4. Qual seu maior sonho? Meu maior sonho é que os micos que eu paguei, as frustrações, os medos, as dores que enfrentei possam ser úteis a alguém (rs). Ou seja, que, ao transformar essas experiências em texto, eu possa estar abraçando outras pessoas, que se sintam acolhidas e tenham os pesos da sua vida reduzidos. Eu amo quando leio uma poesia e sinto um nó no peito se desfazer. Quando abro um texto, de Pablo Neruda, por exemplo, no ponto de ônibus, suando no calor carioca, e de repente arde em mim uma paixão. E sou arrebatada pela poesia. Quero que meus textos emocionem, sensibilizem e acolham pessoas. E quero muito estimular que mais mulheres se publiquem, acreditem no potencial delas enquanto escritoras, que as palavras delas têm valor, que a voz delas é potente.

5. Qual sua maior conquista? Acredito que foi ter tido a chance de, através do meu trabalho, conhecer tanta gente que admiro e aprender com eles. Poder ser assistente de direção do Emílio Domingos para um trabalho no Museu do Futebol, trabalhar com o diretor João Falcão em uma peça, aprender com a diretora Carla Bohler, ter trocas sobre literatura com a escritora Susana Fuentes, que me ajudou a organizar meu livro “Corpos, Fendas e Fronteiras”. A publicação do meu livro foi uma grande conquista para mim, porque sempre foi algo que desejei, mas parecia uma realidade distante ainda. Às vezes, a gente pensa que nunca seremos como a Silvia Plath, Ana Cristina César, Vinícius de Moraes, grandes referências profissionais, e os vemos como a manifestação da ideia de que nunca seremos bons o suficiente. Hoje eu abro esses livros sem me cobrar a ser como eles, mas para aprender com eles. São mestres que eu tenho acesso, cujas palavras chegam até mim. O papel como a mais poderosa máquina do tempo de pensamentos.

6. Livro, filme e mulher que admira.

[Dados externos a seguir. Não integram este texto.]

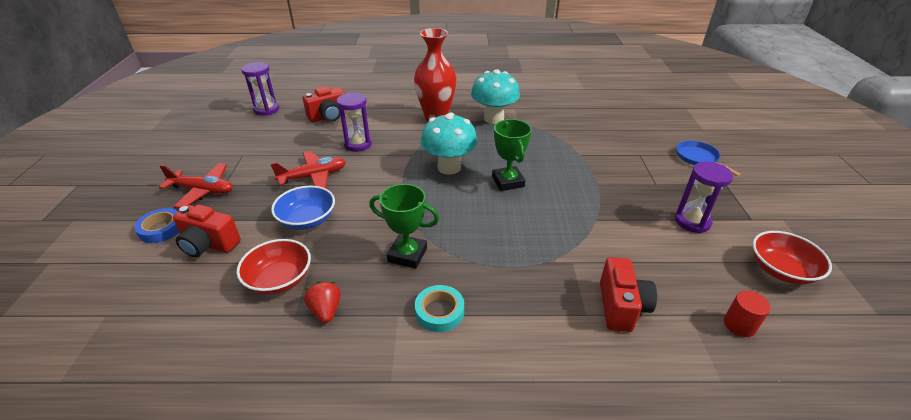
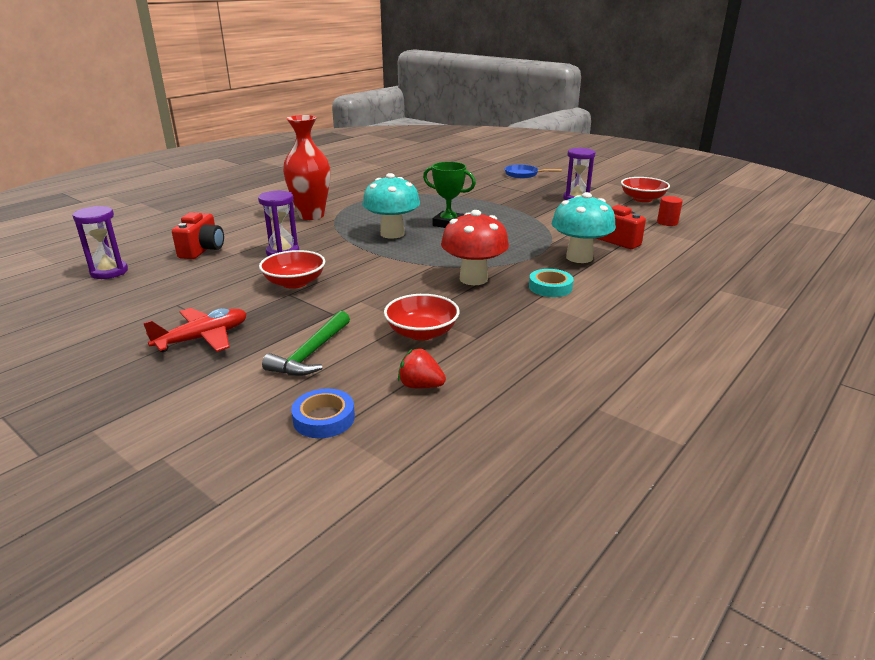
camera: 50 degrees left, 10 degrees down
blue tape [134,208,179,243] -> blue tape moved to [291,389,355,438]
red camera [173,205,241,257] -> green hammer [262,311,350,376]
red plane [271,151,346,189] -> red bowl [259,250,325,289]
blue bowl [271,186,335,230] -> none
red strawberry [304,281,341,323] -> red strawberry moved to [398,349,446,388]
green trophy [369,184,439,269] -> red mushroom [441,210,509,285]
turquoise mushroom [471,69,520,124] -> turquoise mushroom moved to [552,192,616,263]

Sou péssima em escolher preferidos, pois sempre que sou tocada por um livro, fico obcecada e, por um tempo, a obra e o autor passam a ser tudo o que eu penso. Mas, para citar alguns, admiro muito a escrita da Ana Cristina César e da Adélia Prados. Mas, como romântica incurável, tenho sempre comigo os textos da Florbela Espanca. Como amante da literatura brasileira, admiro profundamente a Maria Carolina de Jesus, Conceição Evaristo, Júlia Lopes de Almeida é Ana Cristina César.

*Esse texto não reflete, necessariamente, a opinião da Jovem Pan.